Brazilian hacker publishes sensitive personal data on politicians convicted for corruption
A hacker in Brazil has published sensitive personal data of politicians convicted during a major corruption trial known as the Mensalao. Jose Genoino, Jose Dirceu and Delubio Soares have had address, phone numbers, emails and other details exposed.
On a webpage, the hacker nbdu1nder wrote that they will have to live with the consequences of their wrongdoing.
The Supreme Court convicted 25 people for a scheme that used public funds to pay parties for political support.
The politicians have reportedly received hundreds of phone calls following the hacker's tweet with the webpage link for the lists. Dirceu's lawyers plan to take legal action, said newspaper O Estado de S Paulo.
Dirceu was former President Lula da Silva's chief of staff between 2003 and 2005 and has been sentenced to more than 10 years in jail.
Genoino, a former head of president Lula's Workers Party (PT), was sentenced to nearly seven years in jail, but was allowed to begin his new mandate as a member of Congress.

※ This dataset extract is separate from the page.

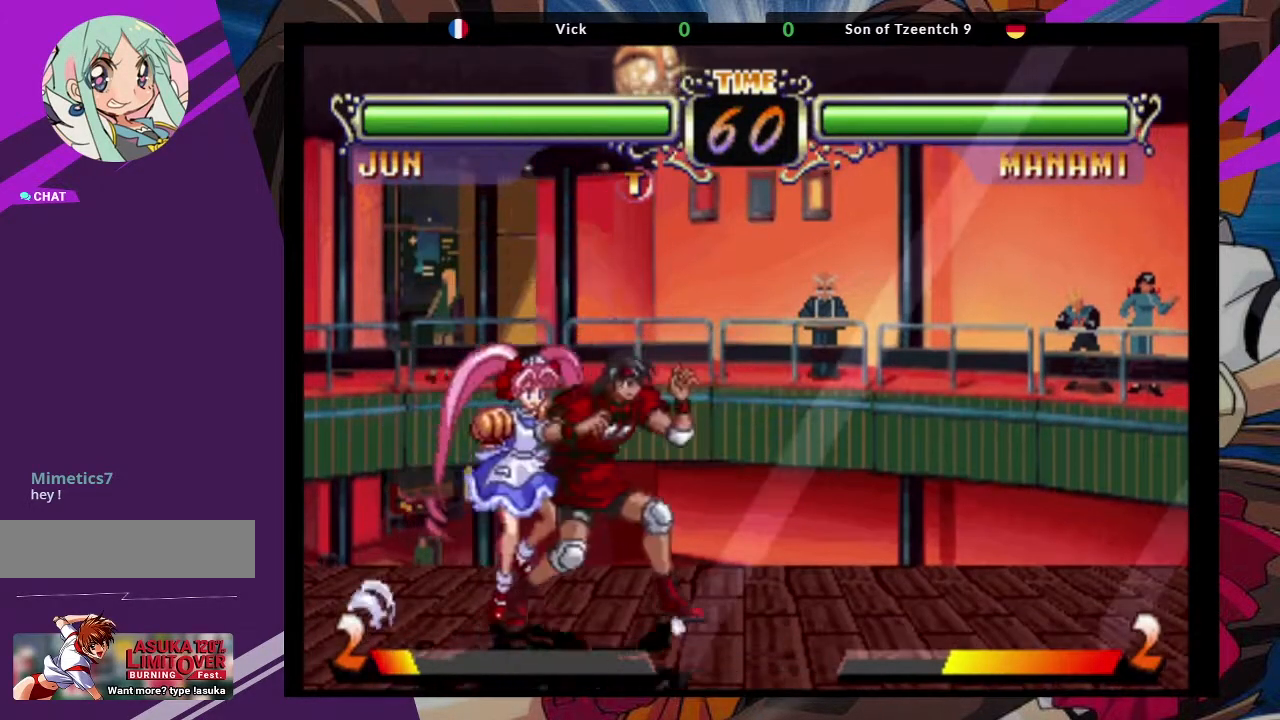
{"buttons": [], "left_stick": "down-right", "events": [[50, "SQUARE", "down"], [200, "SQUARE", "up"], [300, "SQUARE", "down"], [383, "SQUARE", "up"]]}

He plans to appeal against the sentence.
The hacker criticised other legislators for applauding Genoino's inauguration last week and called for protests.
Delubio Soares was PT's treasurer and has been given a jail sentence of eight years and 11 months.
Brazil has experienced one of the most embarrassing moments in its history, the hacker wrote. It's time for some action, don't you think, citizens?
The Brazilian hacker also divulged personal data of businessman Carlos Augusto Ramos, better known as Carlinhos Cachoeira, sentenced in a separate case to 39 years in jail but released before the New Year after having served only five days.
On Twitter, nbdu1nder promised to reveal more data about convicted politicians.
The Mensalao scandal, which erupted in 2005, for a time threatened to engulf the Lula da Silva administration but he was comfortably re-elected as president the following year.
Lula da Silva himself was not implicated in the case and has denied any knowledge of the scheme. He left office at the end of 2010 with huge approval ratings, and remains a popular figure in Brazilian political life.
The trial, which became known as the Mensalao or the Big Monthly allowance, was seen as a key test of Brazil's ability to hold its politicians to account for corruption. The big monthly payments were to ensure congressional majorities and pass government legislation.